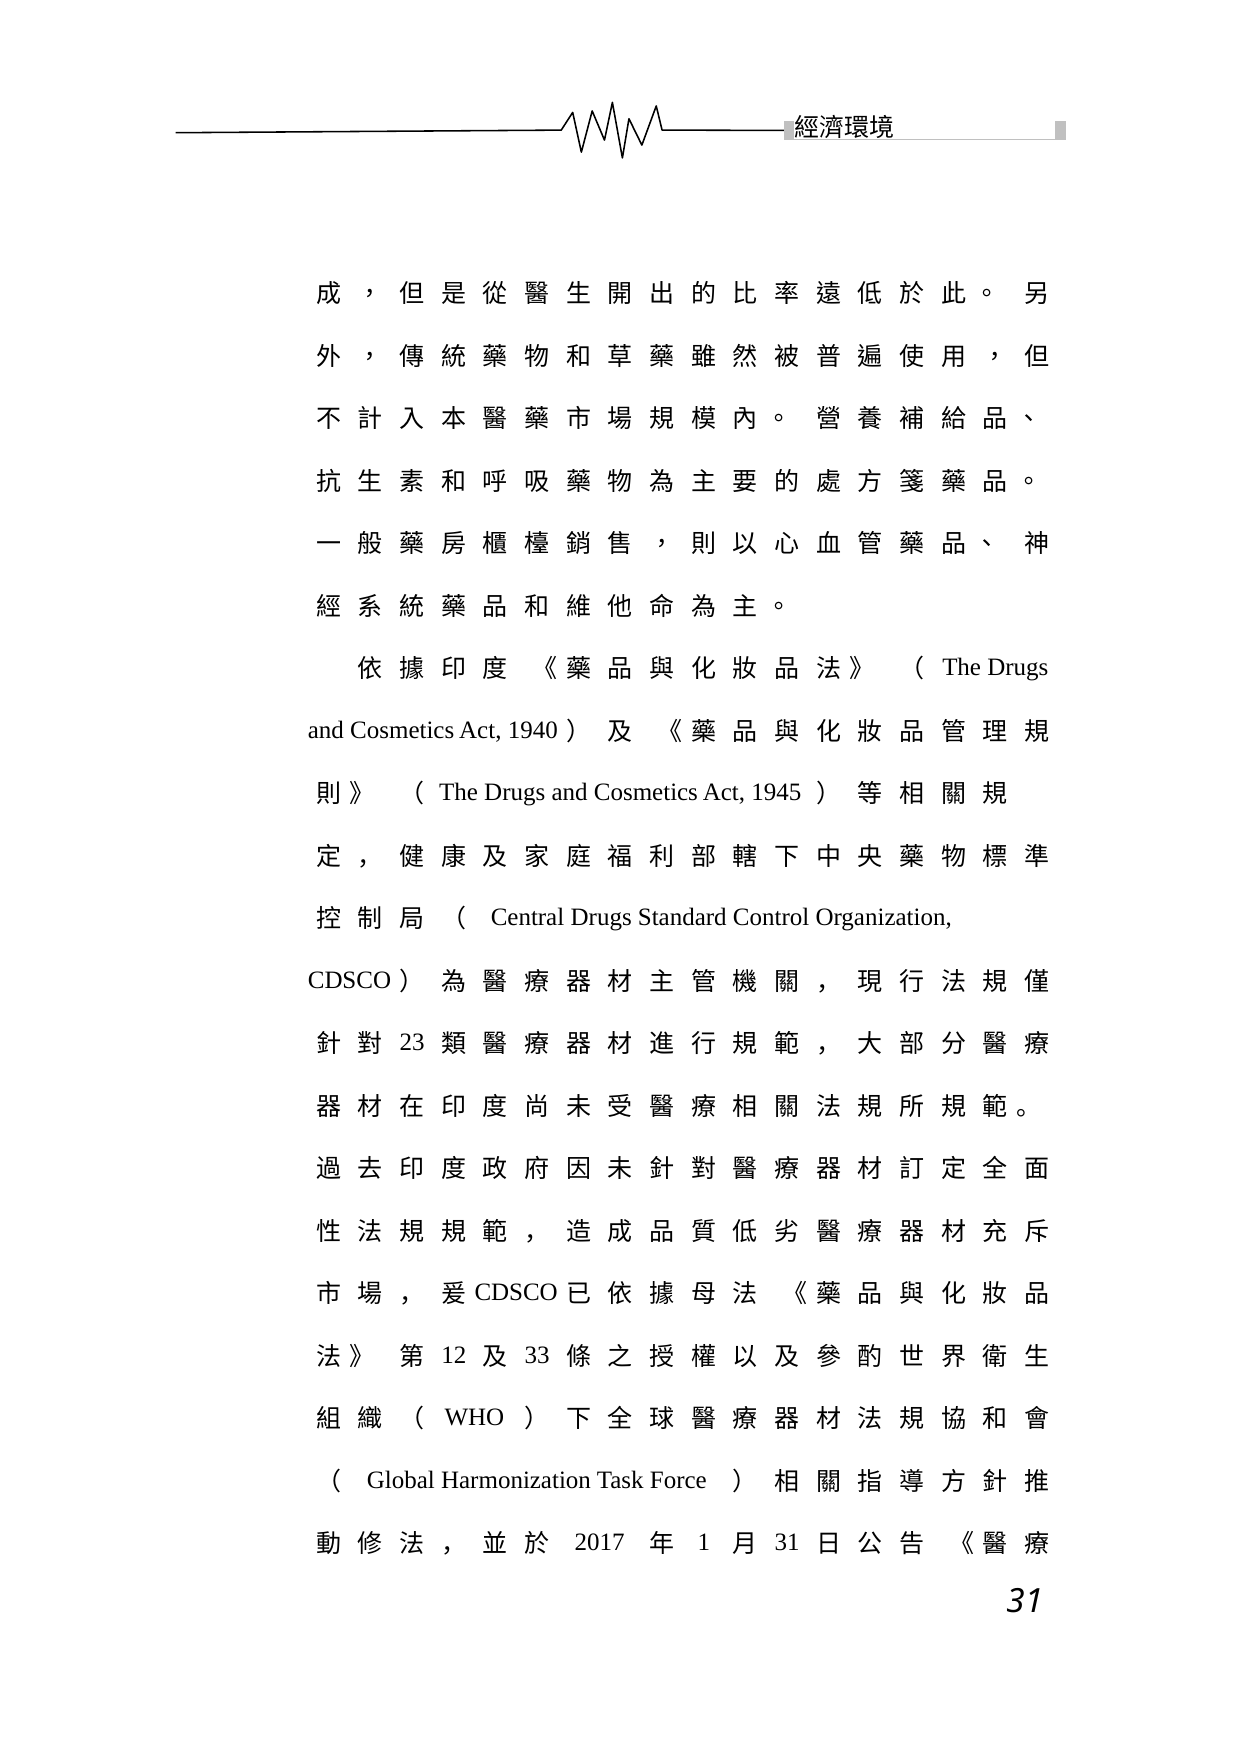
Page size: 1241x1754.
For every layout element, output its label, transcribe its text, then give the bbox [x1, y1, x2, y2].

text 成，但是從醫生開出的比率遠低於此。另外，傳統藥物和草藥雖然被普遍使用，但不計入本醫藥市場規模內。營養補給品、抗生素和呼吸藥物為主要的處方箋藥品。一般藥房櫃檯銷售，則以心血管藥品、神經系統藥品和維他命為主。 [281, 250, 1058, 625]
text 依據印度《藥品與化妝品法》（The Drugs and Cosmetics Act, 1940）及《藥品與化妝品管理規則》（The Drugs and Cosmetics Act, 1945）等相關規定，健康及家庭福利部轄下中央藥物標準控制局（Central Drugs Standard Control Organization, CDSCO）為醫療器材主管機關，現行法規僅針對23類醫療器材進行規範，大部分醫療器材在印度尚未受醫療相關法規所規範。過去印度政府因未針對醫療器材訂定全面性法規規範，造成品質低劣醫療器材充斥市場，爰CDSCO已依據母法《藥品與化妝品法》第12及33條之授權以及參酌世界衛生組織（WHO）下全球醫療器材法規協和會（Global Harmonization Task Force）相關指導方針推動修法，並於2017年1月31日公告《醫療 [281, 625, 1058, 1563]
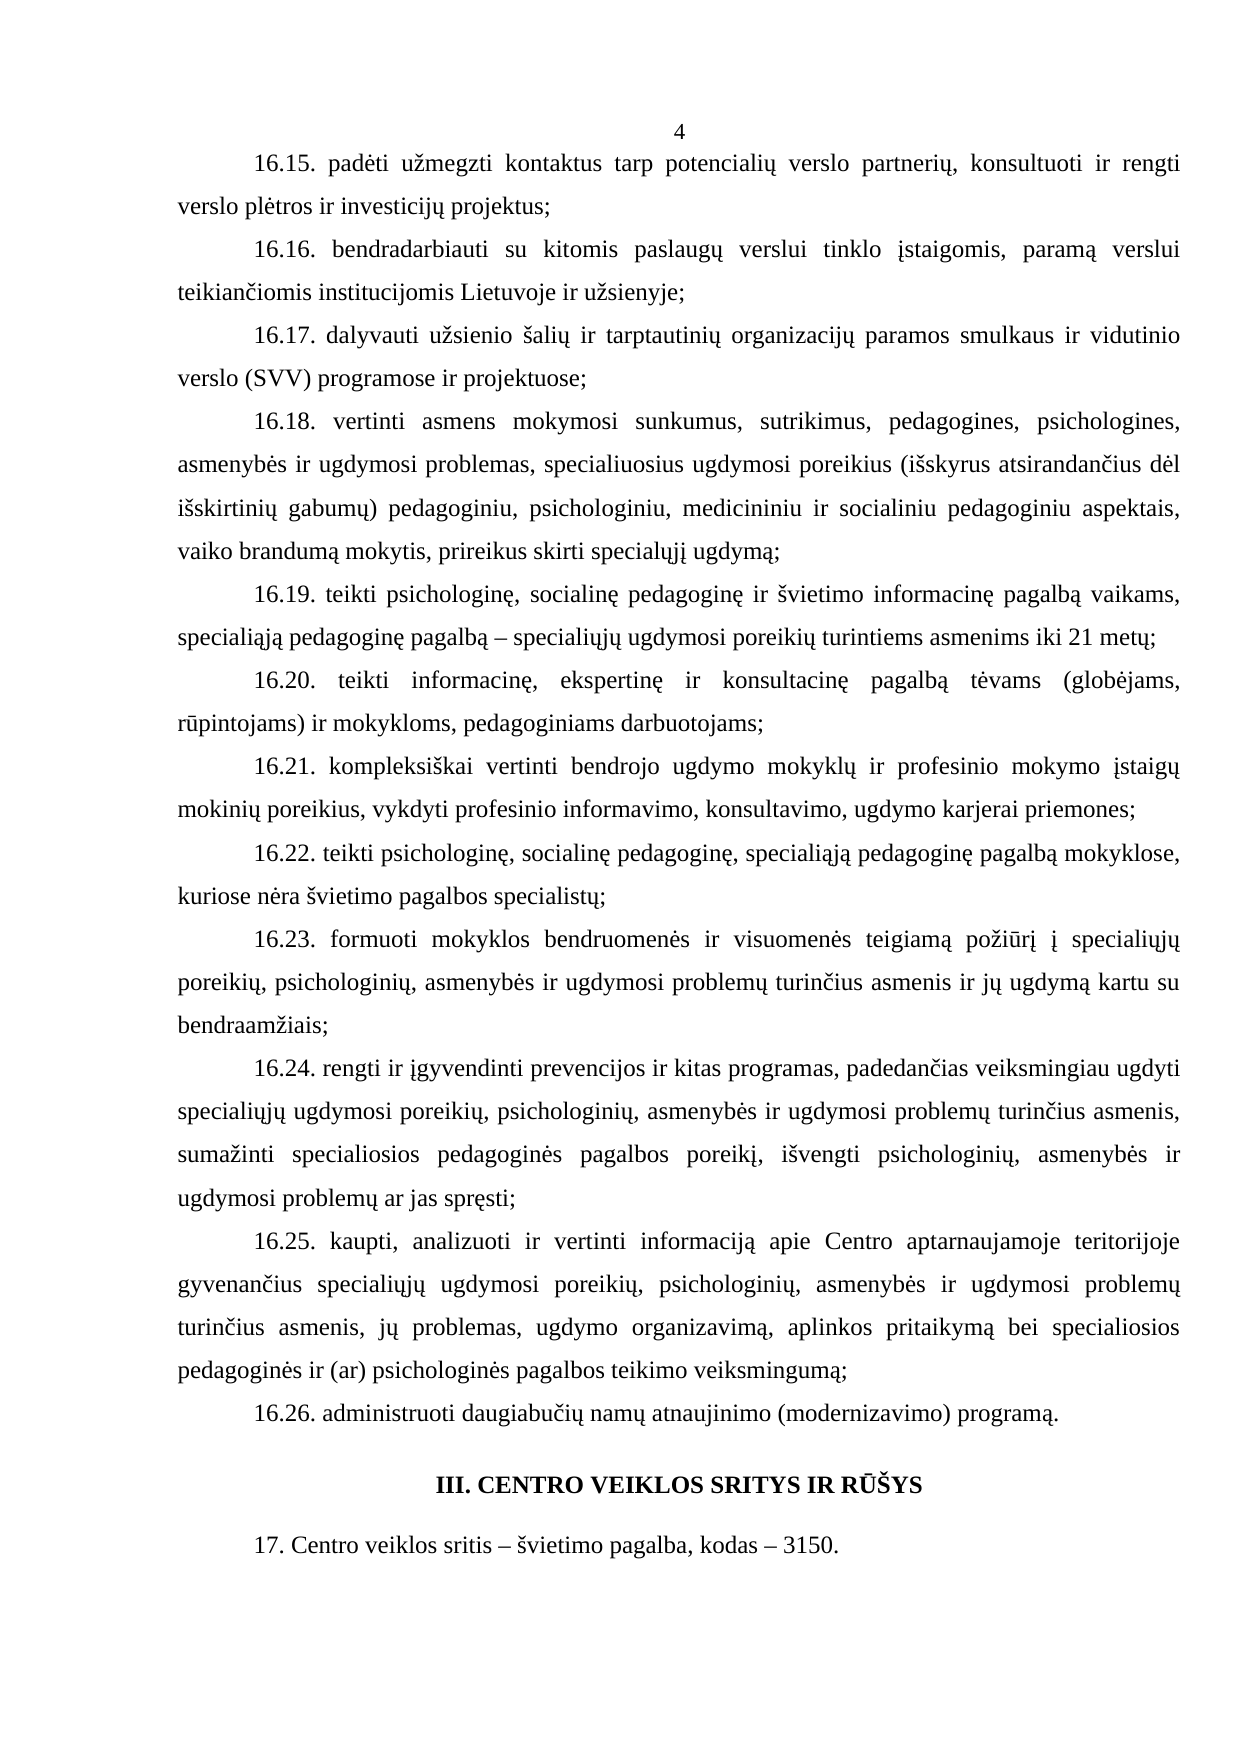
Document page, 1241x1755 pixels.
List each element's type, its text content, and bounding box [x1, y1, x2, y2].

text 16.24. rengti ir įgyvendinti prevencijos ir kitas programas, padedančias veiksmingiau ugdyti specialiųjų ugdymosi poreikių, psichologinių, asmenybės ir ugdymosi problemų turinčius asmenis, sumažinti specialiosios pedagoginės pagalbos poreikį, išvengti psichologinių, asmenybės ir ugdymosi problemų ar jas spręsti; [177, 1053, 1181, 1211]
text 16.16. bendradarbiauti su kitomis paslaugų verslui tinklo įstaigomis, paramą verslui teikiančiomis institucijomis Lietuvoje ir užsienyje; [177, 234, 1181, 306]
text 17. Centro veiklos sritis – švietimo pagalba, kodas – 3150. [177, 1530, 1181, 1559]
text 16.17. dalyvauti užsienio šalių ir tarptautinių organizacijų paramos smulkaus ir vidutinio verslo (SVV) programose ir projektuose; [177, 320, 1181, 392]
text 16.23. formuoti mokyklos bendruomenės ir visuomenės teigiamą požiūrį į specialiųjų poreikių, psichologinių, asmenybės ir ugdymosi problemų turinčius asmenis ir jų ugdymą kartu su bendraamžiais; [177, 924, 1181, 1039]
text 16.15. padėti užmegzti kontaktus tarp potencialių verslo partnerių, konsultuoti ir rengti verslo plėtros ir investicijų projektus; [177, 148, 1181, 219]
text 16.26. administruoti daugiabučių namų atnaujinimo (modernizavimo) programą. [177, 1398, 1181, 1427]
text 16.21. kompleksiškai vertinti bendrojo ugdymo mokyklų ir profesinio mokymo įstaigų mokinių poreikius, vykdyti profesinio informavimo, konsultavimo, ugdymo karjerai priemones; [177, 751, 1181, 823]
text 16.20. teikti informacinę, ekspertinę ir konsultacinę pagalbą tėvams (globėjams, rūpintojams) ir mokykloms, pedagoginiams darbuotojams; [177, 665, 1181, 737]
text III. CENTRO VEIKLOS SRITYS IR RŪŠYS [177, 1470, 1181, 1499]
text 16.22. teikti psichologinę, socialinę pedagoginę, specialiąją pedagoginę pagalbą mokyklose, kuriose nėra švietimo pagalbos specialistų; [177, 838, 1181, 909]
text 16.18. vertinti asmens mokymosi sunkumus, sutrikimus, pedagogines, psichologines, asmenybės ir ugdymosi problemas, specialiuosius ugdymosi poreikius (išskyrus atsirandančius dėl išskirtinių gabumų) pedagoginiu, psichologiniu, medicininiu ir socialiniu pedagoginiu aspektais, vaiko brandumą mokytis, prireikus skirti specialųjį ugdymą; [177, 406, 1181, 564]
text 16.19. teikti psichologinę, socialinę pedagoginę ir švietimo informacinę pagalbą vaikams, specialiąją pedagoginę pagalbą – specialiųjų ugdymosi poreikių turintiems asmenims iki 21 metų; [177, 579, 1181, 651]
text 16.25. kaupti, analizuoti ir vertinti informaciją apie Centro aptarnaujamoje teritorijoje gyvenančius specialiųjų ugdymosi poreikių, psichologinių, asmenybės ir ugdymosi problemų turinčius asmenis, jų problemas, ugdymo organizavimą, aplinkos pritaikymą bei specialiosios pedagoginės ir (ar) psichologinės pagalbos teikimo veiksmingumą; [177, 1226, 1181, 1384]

§ What needs to be done: Give back, word for word, the stretch from the start of the items above through the line that contains "For every layout", including both ends. Leave the pictures out of your answer.

§ Answer to this task:
Page size: 1241x1754.
For every layout element, output its label, transcribe its text, then give the bbox [x1, y1, x2, y2].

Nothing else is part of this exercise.